[Extracted page text data]
++++++++++

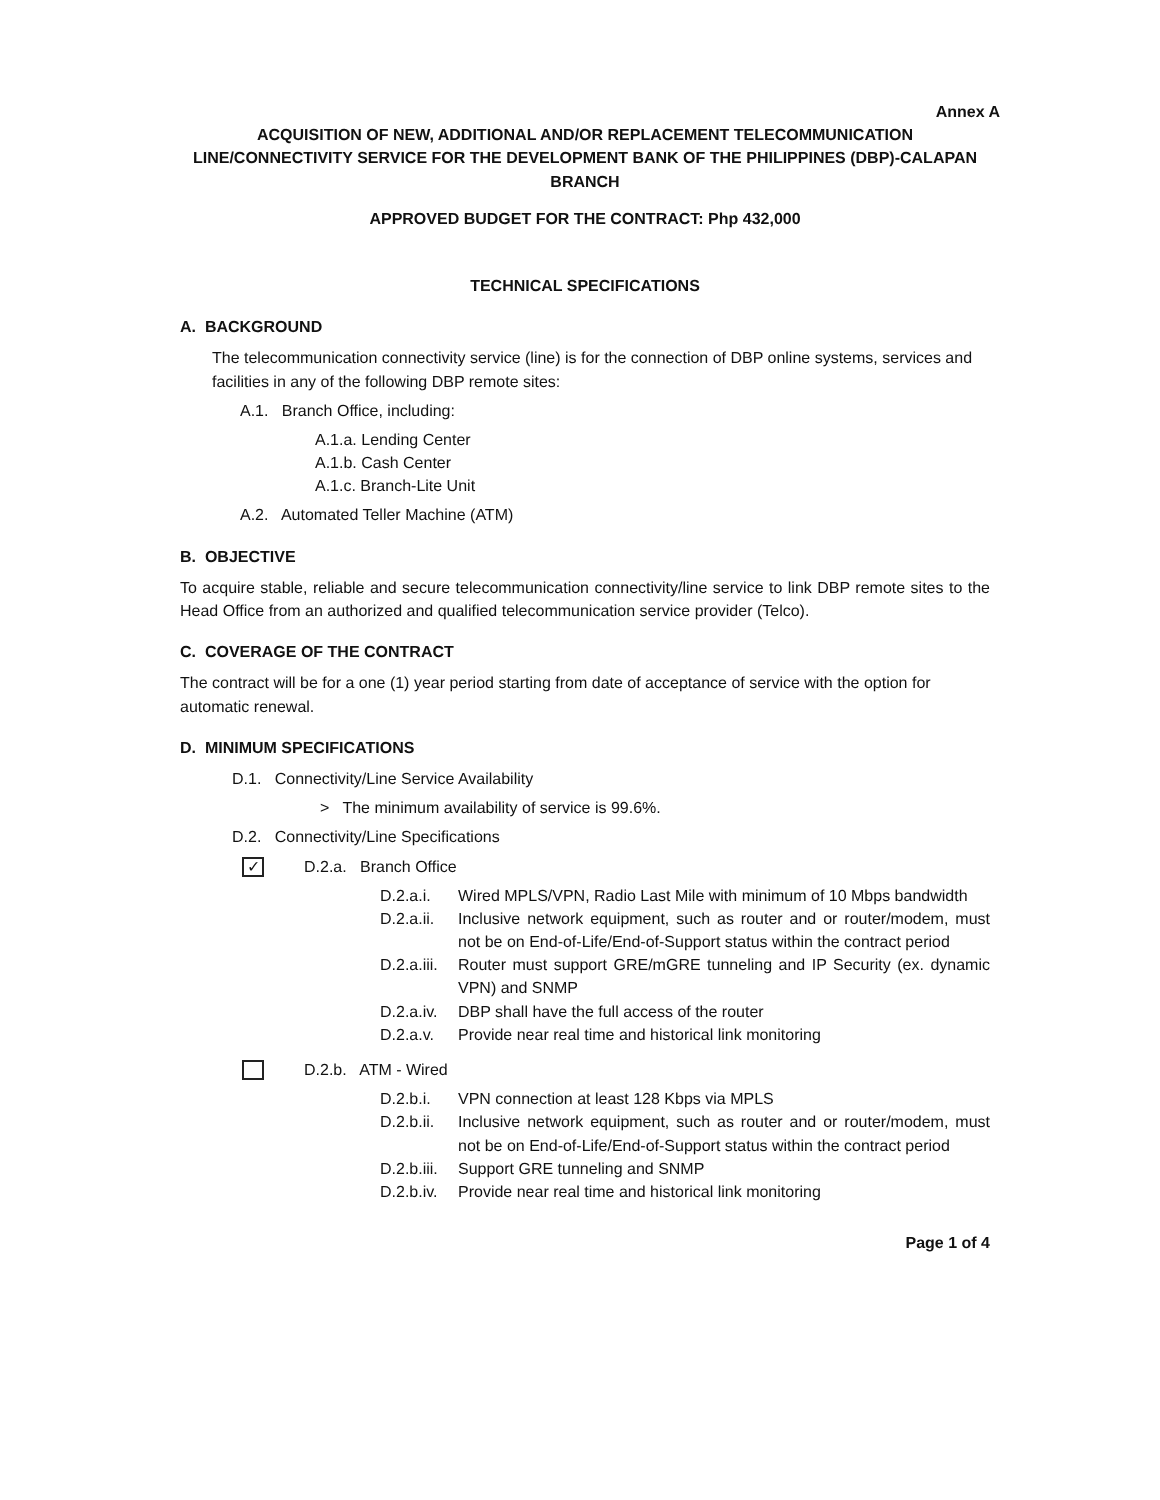Annex A
ACQUISITION OF NEW, ADDITIONAL AND/OR REPLACEMENT TELECOMMUNICATION LINE/CONNECTIVITY SERVICE FOR THE DEVELOPMENT BANK OF THE PHILIPPINES (DBP)-CALAPAN BRANCH
APPROVED BUDGET FOR THE CONTRACT: Php 432,000
TECHNICAL SPECIFICATIONS
A. BACKGROUND
The telecommunication connectivity service (line) is for the connection of DBP online systems, services and facilities in any of the following DBP remote sites:
A.1. Branch Office, including:
A.1.a. Lending Center
A.1.b. Cash Center
A.1.c. Branch-Lite Unit
A.2. Automated Teller Machine (ATM)
B. OBJECTIVE
To acquire stable, reliable and secure telecommunication connectivity/line service to link DBP remote sites to the Head Office from an authorized and qualified telecommunication service provider (Telco).
C. COVERAGE OF THE CONTRACT
The contract will be for a one (1) year period starting from date of acceptance of service with the option for automatic renewal.
D. MINIMUM SPECIFICATIONS
D.1. Connectivity/Line Service Availability
> The minimum availability of service is 99.6%.
D.2. Connectivity/Line Specifications
✓ D.2.a. Branch Office
D.2.a.i. Wired MPLS/VPN, Radio Last Mile with minimum of 10 Mbps bandwidth
D.2.a.ii. Inclusive network equipment, such as router and or router/modem, must not be on End-of-Life/End-of-Support status within the contract period
D.2.a.iii. Router must support GRE/mGRE tunneling and IP Security (ex. dynamic VPN) and SNMP
D.2.a.iv. DBP shall have the full access of the router
D.2.a.v. Provide near real time and historical link monitoring
D.2.b. ATM - Wired
D.2.b.i. VPN connection at least 128 Kbps via MPLS
D.2.b.ii. Inclusive network equipment, such as router and or router/modem, must not be on End-of-Life/End-of-Support status within the contract period
D.2.b.iii. Support GRE tunneling and SNMP
D.2.b.iv. Provide near real time and historical link monitoring
Page 1 of 4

++++++++++

> _Work request_
The lines to return run from the one containing "A.1.a. Lending Center" through the last line of the records above. Give them exactly and include nothing more.

> _Written reply_
A.1.a. Lending Center
A.1.b. Cash Center
A.1.c. Branch-Lite Unit
A.2. Automated Teller Machine (ATM)
B. OBJECTIVE
To acquire stable, reliable and secure telecommunication connectivity/line service to link DBP remote sites to the Head Office from an authorized and qualified telecommunication service provider (Telco).
C. COVERAGE OF THE CONTRACT
The contract will be for a one (1) year period starting from date of acceptance of service with the option for automatic renewal.
D. MINIMUM SPECIFICATIONS
D.1. Connectivity/Line Service Availability
> The minimum availability of service is 99.6%.
D.2. Connectivity/Line Specifications
✓ D.2.a. Branch Office
D.2.a.i. Wired MPLS/VPN, Radio Last Mile with minimum of 10 Mbps bandwidth
D.2.a.ii. Inclusive network equipment, such as router and or router/modem, must not be on End-of-Life/End-of-Support status within the contract period
D.2.a.iii. Router must support GRE/mGRE tunneling and IP Security (ex. dynamic VPN) and SNMP
D.2.a.iv. DBP shall have the full access of the router
D.2.a.v. Provide near real time and historical link monitoring
D.2.b. ATM - Wired
D.2.b.i. VPN connection at least 128 Kbps via MPLS
D.2.b.ii. Inclusive network equipment, such as router and or router/modem, must not be on End-of-Life/End-of-Support status within the contract period
D.2.b.iii. Support GRE tunneling and SNMP
D.2.b.iv. Provide near real time and historical link monitoring
Page 1 of 4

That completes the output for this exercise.